Non, je suis venue en France dans de bonnes conditions. J'étais mariée et mes enfants sont venus me rejoindre un an après. Après mes études, j'ai commencé à être journaliste. Je ne connaissais rien à la France: il fallait que je comprenne ce pays. Au lieu de faire le chemin classique qui consistait à travailler sur ma communauté africaine, j'ai travaillé sur la France. J'ai sillonné quasiment toute la France. C'est comme cela que j'ai vu de près la réalité de l'immigration. Ce roman est nourri des enquêtes que j'ai faites à cette époque. J'ai écrit ce roman il y a six ans environ, mais il est resté dans mon tiroir. J'étais persuadée qu'il était mauvais. Je l'ai retravaillé parce que j'en avais assez d'entendre parler de l'immigration en termes négatifs. D'autant que, lorsque l'on est jeune, il faut être extrêmement courageux, intelligent et décidé pour quitter son pays. J'ai rencontré de nombreux jeunes de 19 à 25 ans qui avaient un courage rare. C'est en réaction contre l'immigration et les sans-papiers, que j'ai "retravaillé" cette jeune fille que, finalement, j'aime beaucoup.
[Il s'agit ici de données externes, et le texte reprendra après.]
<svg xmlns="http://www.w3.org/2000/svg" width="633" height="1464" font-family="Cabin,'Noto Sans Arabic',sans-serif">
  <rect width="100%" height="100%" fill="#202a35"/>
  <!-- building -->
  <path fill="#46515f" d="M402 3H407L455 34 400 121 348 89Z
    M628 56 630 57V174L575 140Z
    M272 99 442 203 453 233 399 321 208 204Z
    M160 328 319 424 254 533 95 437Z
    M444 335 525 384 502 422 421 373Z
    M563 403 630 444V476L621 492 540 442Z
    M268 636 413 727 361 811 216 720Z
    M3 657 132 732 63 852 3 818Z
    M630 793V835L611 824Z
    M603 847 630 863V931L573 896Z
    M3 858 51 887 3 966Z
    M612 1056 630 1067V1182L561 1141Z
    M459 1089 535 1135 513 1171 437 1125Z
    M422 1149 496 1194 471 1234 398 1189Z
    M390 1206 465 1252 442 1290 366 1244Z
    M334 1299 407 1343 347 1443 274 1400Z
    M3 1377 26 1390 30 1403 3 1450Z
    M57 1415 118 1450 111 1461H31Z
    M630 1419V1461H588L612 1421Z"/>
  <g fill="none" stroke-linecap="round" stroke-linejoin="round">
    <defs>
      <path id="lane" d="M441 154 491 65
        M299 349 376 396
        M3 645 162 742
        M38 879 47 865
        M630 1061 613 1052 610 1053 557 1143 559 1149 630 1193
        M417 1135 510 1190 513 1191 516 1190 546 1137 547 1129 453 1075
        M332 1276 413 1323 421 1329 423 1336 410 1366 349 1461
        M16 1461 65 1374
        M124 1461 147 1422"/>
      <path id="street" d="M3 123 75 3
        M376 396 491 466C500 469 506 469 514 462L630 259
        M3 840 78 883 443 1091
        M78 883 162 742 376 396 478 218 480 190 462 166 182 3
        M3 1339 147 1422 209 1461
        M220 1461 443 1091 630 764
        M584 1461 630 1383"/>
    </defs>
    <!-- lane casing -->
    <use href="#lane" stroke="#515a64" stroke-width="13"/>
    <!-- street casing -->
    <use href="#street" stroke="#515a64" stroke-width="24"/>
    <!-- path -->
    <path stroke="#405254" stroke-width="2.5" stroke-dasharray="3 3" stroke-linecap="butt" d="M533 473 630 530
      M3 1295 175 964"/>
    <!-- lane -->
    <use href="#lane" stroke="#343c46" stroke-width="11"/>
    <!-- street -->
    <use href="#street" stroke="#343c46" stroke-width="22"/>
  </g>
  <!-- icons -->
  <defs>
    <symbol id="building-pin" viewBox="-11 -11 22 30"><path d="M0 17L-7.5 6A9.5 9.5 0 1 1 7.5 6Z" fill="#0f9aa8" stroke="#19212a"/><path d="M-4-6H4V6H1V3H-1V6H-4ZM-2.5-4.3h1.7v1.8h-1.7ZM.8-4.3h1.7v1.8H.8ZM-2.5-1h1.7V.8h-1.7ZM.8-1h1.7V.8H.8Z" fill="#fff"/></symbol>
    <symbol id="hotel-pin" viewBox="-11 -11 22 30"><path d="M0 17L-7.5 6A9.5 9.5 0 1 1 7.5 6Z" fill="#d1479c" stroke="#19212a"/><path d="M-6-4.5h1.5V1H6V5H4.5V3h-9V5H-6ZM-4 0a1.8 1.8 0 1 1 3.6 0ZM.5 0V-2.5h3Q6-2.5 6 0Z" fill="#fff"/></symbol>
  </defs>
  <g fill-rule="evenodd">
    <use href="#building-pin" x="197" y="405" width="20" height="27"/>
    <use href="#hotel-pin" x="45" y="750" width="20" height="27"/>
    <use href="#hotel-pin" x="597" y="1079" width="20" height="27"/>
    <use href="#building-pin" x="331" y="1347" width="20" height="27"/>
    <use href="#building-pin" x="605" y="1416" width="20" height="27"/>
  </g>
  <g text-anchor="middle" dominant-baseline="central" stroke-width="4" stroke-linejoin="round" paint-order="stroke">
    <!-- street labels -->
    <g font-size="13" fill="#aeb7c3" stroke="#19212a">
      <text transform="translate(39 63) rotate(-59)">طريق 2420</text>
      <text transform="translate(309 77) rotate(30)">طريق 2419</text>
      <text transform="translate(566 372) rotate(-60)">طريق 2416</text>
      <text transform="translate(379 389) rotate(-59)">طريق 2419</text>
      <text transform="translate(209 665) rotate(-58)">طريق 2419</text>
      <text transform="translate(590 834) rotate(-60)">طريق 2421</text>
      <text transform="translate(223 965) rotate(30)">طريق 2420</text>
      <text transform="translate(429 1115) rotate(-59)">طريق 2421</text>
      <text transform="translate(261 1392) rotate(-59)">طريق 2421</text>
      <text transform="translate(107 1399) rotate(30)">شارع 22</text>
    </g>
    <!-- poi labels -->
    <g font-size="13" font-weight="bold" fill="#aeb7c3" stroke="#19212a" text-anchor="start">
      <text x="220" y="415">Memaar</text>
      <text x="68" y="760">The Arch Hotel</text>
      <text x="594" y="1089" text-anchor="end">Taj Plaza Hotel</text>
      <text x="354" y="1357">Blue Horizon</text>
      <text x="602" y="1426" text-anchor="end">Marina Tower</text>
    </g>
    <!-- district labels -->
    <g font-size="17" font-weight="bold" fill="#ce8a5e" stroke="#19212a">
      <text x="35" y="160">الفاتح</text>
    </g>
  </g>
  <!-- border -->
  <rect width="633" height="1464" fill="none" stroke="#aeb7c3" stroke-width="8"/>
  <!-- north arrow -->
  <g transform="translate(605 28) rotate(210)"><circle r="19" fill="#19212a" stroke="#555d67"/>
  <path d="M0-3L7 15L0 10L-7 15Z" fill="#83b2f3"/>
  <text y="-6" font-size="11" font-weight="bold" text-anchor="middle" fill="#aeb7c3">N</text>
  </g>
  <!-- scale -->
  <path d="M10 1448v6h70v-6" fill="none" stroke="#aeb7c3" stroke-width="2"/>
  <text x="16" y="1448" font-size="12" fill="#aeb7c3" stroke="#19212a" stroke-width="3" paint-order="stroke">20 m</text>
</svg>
Justement, pourquoi avoir plutôt choisi une jeune femme?
Parce que l'on ne parle pas souvent des jeunes femmes. Or, il y a tellement de petites jeunes filles qui débarquent en France pour faire des études. Elles viennent en ayant soi-disant des parents qui peuvent assurer derrière. Alors que justement, on sait qu'à un moment donné les parents ne peuvent plus assurer en Afrique. Alors il faut qu'elles se débrouillent et ce sont souvent elles qui réussissent brillamment.
Y a-t-il, toutefois, des éléments de votre expérience de l'exil que vous reprenez dans votre livre?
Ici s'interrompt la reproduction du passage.